Forum Discussion
RinconVTR
Oct 01, 2015Explorer
otrfun wrote:
For those who would like to get past the many anecdotal, doomsday comments about running a 13.5k BTU a/c with one EU2000i, these two steps may help you gain a more objective perspective on the actual risk and chance of success:
1. Check the LRA (locked rotor amp) rating for your current or prospective 13.5k BTU a/c unit. If it's 50a or lower, odds are very high you can reliably start it with one EU2000i with the Eco mode on. Almost a sure thing with the Eco mode off. Once you're reasonably confident you can start it, now you can focus on step 2, running it.
2. Check the continuous current rating of your current or prospective 13.5k BTU a/c unit. Typically, the continuous current rating for the vast majority of 13.5k BTU a/c's range from 10-14a. Honda says the EU2000i can reliably provide 13.3a of current indefinitely, and 16.6a for up to 30 minutes. Assuming the LRA (from step 1) is low enough to allow reliable starts, and you trust Honda, then it's reasonable to assume one EU2000i has sufficient continuous power to reliably run the vast majority of 13.5k BTU a/c's.

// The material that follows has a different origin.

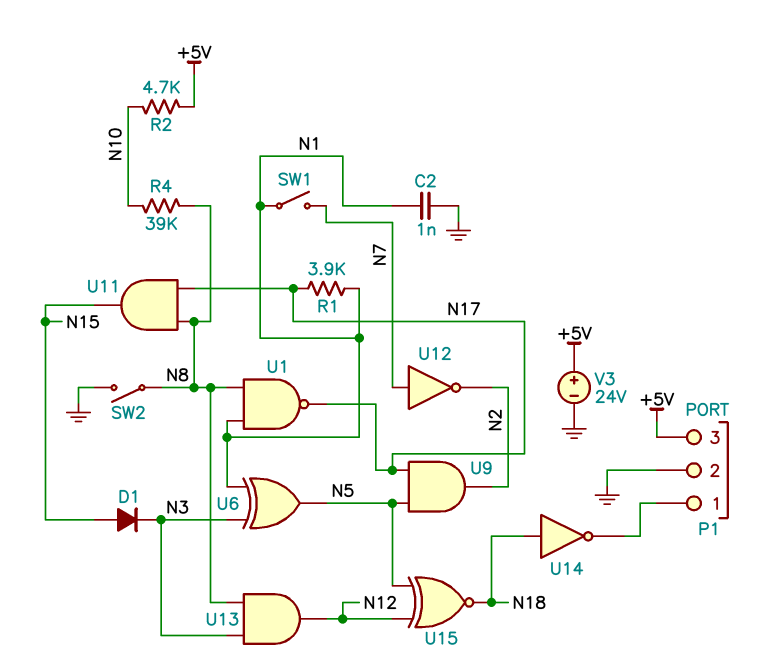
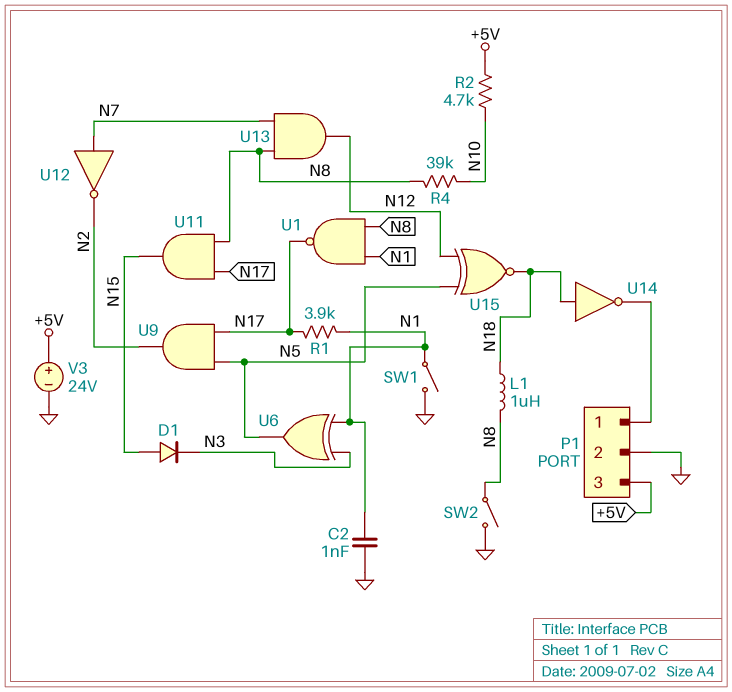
L1: none -> 1uH (N8, N18)
SW1: switch (N1, N7) -> switch (GND, N1)
U13: AND (in N3, in N8, out N12) -> AND (in N7, in N8, out N12)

Ok, so you don't trust Honda? Have a low tolerance for risk? Well, you do have the option of making life kinder and more gentler for your EU2000i. Simply purchase/use a 13.5k BTU a/c that has a continuous current rating much closer to 10a (along with a sufficiently low LRA).
If you're uncomfortable pushing your EU2000i to 10a, well, you may want to reconsider that drive to work this morning . . . I've heard it can be potentially fatal.
Great response.
I cannot directly add to the 13.5k BTU AC on generator discussion, however I can verify my 11.5k BTU unit runs at 1100-1200 watts monitored by a KillAWatt meter, on high. Start up draw peaks around 1400 watts.